Niakara en manque d’eau : musulmans et chrétiens éprouvés en temps de jeûne
À Niakara, chef-lieu de département dans la région du Hambol, l’accès à l’eau potable est devenu un véritable parcours du combattant pour les populations. En cette période particulière marquée par la concomitance du Ramadan et du Carême chrétien, le déficit hydrique vient alourdir le quotidien des fidèles musulmans et chrétiens, lundi 02 mars 2026.
Dans plusieurs quartiers, les robinets restent désespérément secs pendant de longues heures. À Kalêhê-Extension, Aïssata Coulibaly raconte se lever dès 4 heures du matin dans l’espoir de remplir quelques bidons. « Comme l’eau ne coule pas, il faut parcourir de longues distances », confie-t-elle, épuisée par cette routine devenue pesante.
Au quartier Résidentiel, le constat est le même. Marie-Claire Yao déplore les difficultés accrues en période de Carême. « Nous multiplions les temps de prières et les activités à l’église. Le manque d’eau rend les tâches ménagères plus pénibles et crée des tensions dans les familles », explique-t-elle.
Face à la grogne des populations, l’Office national de l’eau potable (ONEP), en collaboration avec les autorités administratives locales, a instauré depuis deux semaines un système de ravitaillement par secteur, selon un calendrier préétabli. Une mesure transitoire qui atténue partiellement les difficultés, sans pour autant régler le problème de fond.

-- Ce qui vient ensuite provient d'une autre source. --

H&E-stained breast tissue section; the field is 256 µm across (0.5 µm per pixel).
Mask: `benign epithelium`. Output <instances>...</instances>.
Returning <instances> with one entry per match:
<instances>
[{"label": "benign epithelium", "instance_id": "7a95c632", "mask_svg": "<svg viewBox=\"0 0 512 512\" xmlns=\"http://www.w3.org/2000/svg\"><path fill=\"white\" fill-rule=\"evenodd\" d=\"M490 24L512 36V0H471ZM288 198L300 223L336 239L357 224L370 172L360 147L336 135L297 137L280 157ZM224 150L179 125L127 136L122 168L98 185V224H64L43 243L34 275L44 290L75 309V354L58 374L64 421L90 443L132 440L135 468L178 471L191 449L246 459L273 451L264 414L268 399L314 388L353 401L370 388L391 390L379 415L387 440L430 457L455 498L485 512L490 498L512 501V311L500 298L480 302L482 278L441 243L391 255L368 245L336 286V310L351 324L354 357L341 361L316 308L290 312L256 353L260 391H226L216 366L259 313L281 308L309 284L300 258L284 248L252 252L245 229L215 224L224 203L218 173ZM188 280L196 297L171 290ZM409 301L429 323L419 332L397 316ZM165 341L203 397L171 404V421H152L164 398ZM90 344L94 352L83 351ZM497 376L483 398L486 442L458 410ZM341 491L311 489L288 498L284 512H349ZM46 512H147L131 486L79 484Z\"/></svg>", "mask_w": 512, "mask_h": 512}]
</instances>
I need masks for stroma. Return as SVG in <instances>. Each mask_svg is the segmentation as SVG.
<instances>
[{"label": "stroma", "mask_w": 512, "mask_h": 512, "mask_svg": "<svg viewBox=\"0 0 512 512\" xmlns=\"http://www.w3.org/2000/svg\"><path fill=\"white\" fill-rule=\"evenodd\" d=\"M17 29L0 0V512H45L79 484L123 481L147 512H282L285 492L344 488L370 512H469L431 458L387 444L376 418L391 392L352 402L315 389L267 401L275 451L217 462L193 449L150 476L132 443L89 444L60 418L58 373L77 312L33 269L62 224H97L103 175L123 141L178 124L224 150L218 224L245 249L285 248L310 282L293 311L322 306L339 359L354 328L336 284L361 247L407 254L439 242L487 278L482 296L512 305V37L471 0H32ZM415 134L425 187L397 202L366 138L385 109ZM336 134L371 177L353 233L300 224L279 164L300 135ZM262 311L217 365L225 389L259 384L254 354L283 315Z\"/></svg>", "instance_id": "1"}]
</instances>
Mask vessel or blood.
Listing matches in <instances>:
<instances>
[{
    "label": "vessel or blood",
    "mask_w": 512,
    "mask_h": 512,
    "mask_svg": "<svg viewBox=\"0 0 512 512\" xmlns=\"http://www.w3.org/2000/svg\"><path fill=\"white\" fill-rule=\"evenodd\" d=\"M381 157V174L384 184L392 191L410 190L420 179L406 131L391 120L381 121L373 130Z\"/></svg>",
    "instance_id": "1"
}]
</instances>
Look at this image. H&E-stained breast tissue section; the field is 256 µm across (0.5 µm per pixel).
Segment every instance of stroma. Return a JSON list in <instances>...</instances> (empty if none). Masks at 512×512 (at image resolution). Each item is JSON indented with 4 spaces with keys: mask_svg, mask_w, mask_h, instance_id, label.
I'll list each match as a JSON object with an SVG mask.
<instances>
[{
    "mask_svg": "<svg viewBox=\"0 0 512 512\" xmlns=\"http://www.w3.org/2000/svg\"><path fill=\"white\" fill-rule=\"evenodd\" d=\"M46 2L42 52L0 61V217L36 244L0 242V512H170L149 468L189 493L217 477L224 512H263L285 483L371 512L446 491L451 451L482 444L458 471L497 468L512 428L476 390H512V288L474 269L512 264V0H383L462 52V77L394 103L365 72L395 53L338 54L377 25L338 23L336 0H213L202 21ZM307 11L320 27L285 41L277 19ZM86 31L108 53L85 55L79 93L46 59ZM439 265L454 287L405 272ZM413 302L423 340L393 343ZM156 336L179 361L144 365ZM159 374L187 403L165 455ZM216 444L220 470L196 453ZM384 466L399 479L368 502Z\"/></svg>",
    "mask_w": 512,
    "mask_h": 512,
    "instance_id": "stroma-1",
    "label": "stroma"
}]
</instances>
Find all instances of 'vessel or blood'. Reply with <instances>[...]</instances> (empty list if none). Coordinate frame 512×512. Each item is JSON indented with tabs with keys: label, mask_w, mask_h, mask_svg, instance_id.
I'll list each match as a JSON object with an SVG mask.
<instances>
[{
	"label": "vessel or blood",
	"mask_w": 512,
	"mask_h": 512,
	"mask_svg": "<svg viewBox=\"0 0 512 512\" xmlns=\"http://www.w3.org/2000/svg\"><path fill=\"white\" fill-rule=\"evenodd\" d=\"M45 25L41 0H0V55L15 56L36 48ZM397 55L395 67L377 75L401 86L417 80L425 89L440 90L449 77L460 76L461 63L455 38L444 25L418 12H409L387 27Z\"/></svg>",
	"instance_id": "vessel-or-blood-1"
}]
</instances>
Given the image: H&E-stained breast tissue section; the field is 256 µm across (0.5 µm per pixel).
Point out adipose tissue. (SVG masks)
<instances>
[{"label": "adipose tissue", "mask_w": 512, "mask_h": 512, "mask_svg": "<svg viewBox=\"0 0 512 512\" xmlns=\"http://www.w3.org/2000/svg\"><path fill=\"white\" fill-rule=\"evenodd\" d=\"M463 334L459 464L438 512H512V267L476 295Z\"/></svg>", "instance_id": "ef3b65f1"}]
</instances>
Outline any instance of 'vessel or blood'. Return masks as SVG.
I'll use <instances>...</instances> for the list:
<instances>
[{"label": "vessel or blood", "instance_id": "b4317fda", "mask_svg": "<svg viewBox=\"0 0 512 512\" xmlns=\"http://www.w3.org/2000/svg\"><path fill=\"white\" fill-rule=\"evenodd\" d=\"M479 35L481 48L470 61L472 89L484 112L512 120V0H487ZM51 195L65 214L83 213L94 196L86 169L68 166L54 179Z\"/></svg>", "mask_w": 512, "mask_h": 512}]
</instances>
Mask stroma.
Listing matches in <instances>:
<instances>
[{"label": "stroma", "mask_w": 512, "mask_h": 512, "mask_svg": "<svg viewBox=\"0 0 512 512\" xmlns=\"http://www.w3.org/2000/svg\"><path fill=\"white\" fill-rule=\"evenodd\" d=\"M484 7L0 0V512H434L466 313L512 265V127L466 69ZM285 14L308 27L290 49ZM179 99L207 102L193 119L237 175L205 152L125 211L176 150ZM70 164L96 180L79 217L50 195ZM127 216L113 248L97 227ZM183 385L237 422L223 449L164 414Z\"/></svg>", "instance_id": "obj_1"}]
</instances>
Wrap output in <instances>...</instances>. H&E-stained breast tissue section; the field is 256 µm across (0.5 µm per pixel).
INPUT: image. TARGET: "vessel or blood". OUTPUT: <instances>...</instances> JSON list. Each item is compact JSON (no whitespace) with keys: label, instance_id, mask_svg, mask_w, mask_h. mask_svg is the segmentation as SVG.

Les regards restent désormais tournés vers la concrétisation du projet de raccordement de la ville et des villages environnants au barrage hydraulique de Kafiné, avec à la clé la construction d’un nouveau château d’eau. Une attente forte pour les habitants de la sous-préfecture et de la commune, confrontés à une croissance démographique fulgurante.
Selon les données de l’Agence nationale de la statistique (ANStat), la population est passée de 16 812 habitants en 1998 à 78 301 en 2021, d’après le Recensement général de la population et de l’habitat (RGPH). Une explosion démographique qui met à rude épreuve des infrastructures hydrauliques devenues insuffisantes.
À cette pression urbaine s’ajoute le réchauffement climatique, accentuant depuis deux mois un déficit hydrique prononcé. Une situation particulièrement éprouvante en cette période de pénitence et de recueillement, où les besoins en eau sont accrus pour les ablutions, la préparation des repas de rupture du jeûne et les usages domestiques.
À Niakara, l’espoir d’une solution durable demeure plus que jamais une urgence.